(EXCERPTED PASSAGE Opens)

In the pork industry, throwing away sick and dead animals is a cost of doing business. As a witness for the prosecution, Utah state veterinarian Dean Taylor confirmed about 15 percent of piglets don’t survive past weaning by the U.S. Department of Agriculture’s estimate.

At trial, Hsiung attempted multiple times to ask Smithfield manager Richard Topham whether his claim that piglets have value to the company applies to those they throw into dumpsters. But the prosecution objected, and Judge Jeffrey Wilcox of Utah’s Fifth District Court didn’t allow the line of questioning. “I don’t want you mentioning that again,” he told Hsiung.

Wilcox didn’t allow DxE’s 2017 footage to be shown to the jury because, as Utah Assistant Attorney General Janise Macanas argued for the prosecution, it would “cause an improper and emotional reaction within the jury.” But Smithfield’s side still used it as a major source of evidence, referenced repeatedly throughout the trial. In July 2017, when DxE published the video and the New York Times covered it, Smithfield claimed that the video “appears to be highly edited and even staged.” Hsiung later told The Intercept: “The video speaks for itself. I don’t know how we can fake a rotting piglet.”

(EXCERPTED PASSAGE Closes)
(GIVEN DATA Opens)

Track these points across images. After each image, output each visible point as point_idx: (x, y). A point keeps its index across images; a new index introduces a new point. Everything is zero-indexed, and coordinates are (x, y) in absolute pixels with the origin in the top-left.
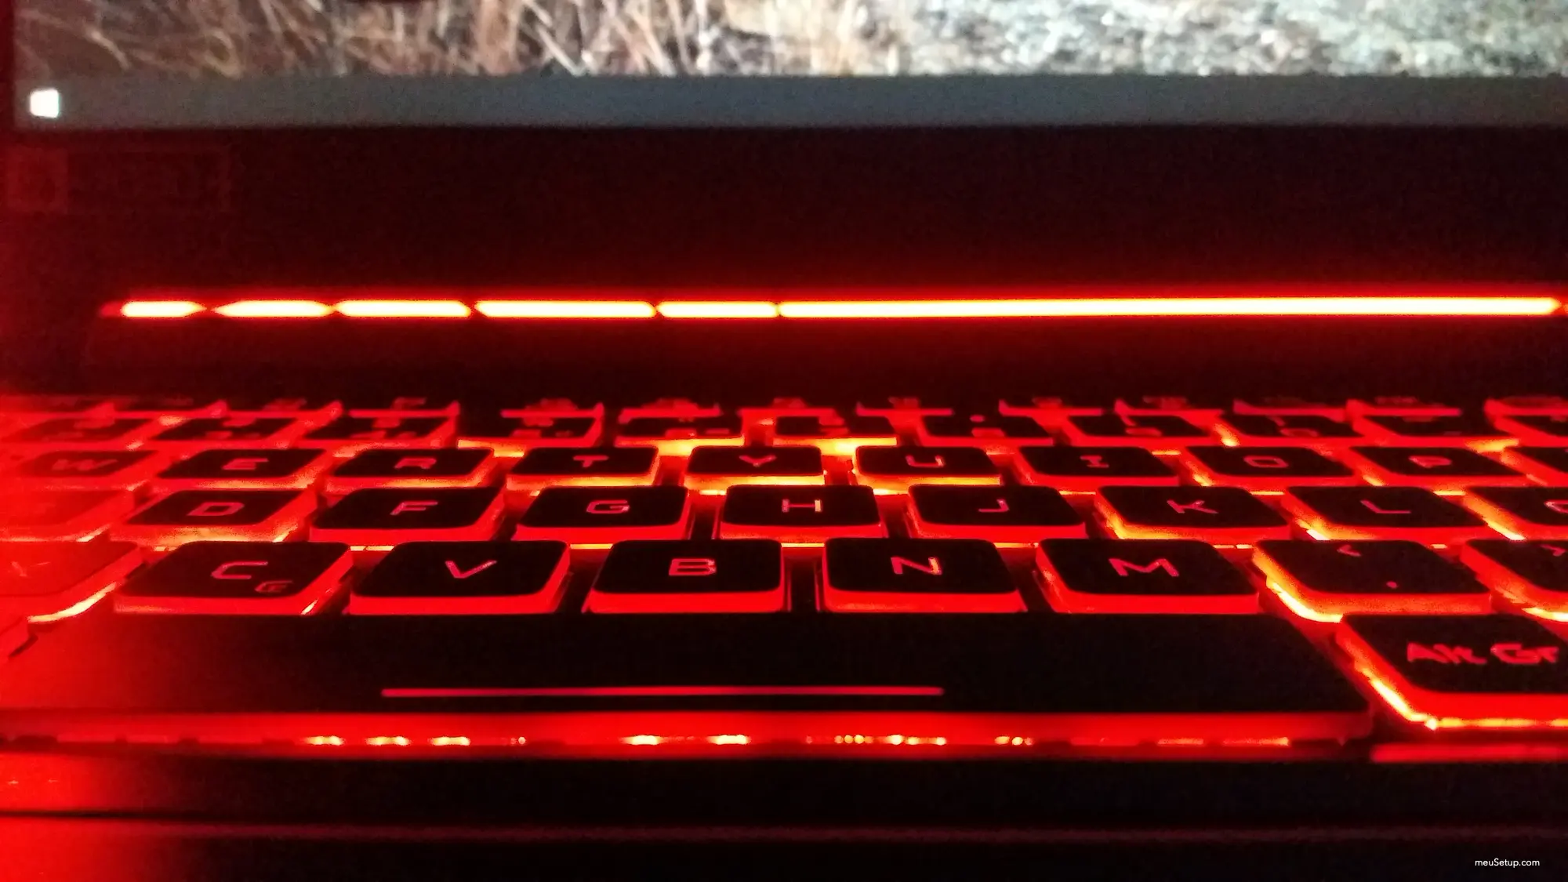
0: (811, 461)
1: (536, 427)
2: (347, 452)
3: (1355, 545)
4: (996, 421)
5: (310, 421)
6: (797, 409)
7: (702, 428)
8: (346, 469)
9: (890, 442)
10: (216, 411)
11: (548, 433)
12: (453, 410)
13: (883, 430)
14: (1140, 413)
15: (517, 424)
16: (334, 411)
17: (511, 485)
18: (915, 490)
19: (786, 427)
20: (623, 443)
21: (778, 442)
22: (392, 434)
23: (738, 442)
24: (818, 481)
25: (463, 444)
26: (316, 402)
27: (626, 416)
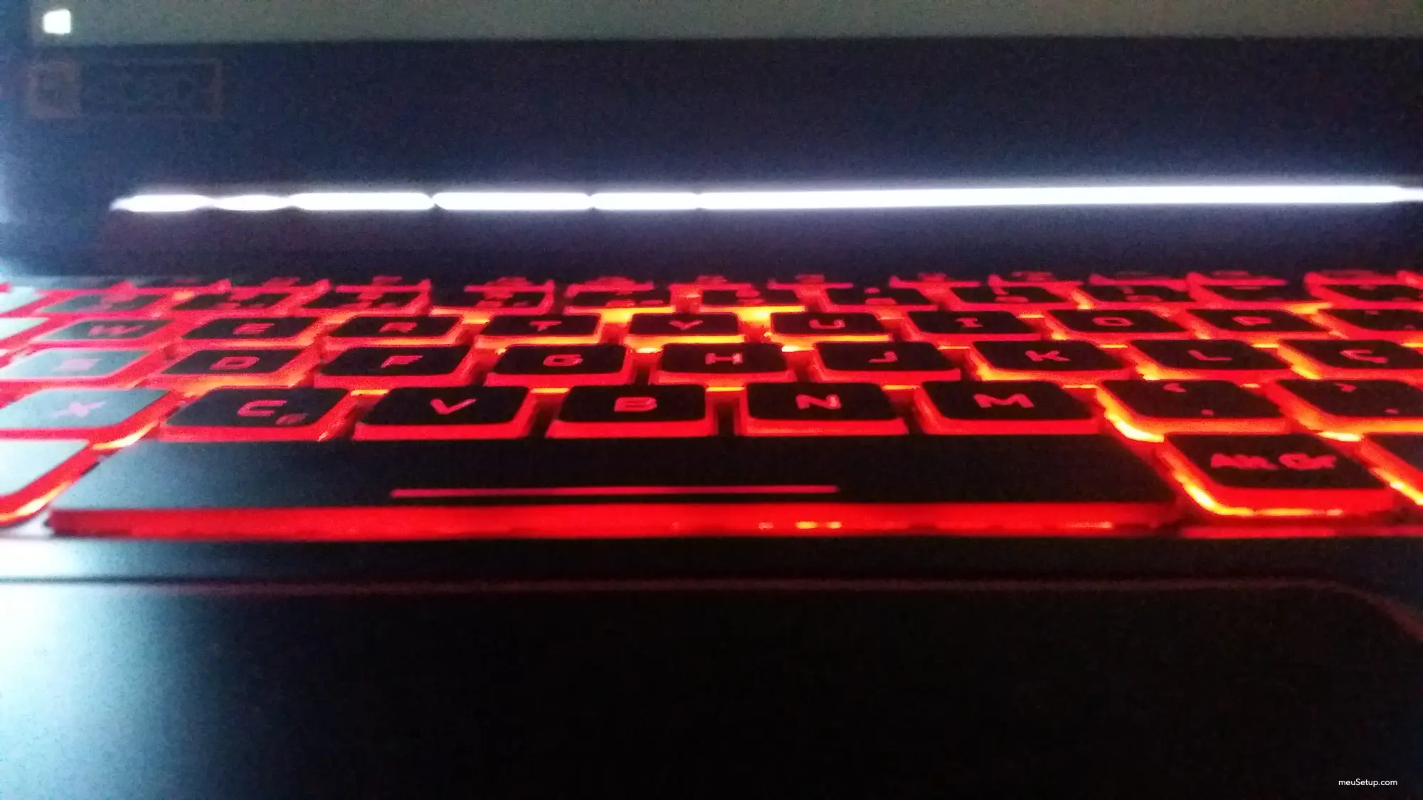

(GIVEN DATA Closes)

> TASKS AND EXERCISES
[A] Translate this sentence from the Smithfield trial passage into Spanish: "In the pork industry, throwing away sick and dead animals is a cost of doing business."
[B] From the Smithfield trial passage, reproduce the text that begins at the words "At trial, Hsiung" and stops after the words "he told Hsiung.".

> PROBLEM SOLUTIONS
[A] En la industria porcina, desechar animales enfermos y muertos es un costo de hacer negocios.

[B]
At trial, Hsiung attempted multiple times to ask Smithfield manager Richard Topham whether his claim that piglets have value to the company applies to those they throw into dumpsters. But the prosecution objected, and Judge Jeffrey Wilcox of Utah’s Fifth District Court didn’t allow the line of questioning. “I don’t want you mentioning that again,” he told Hsiung.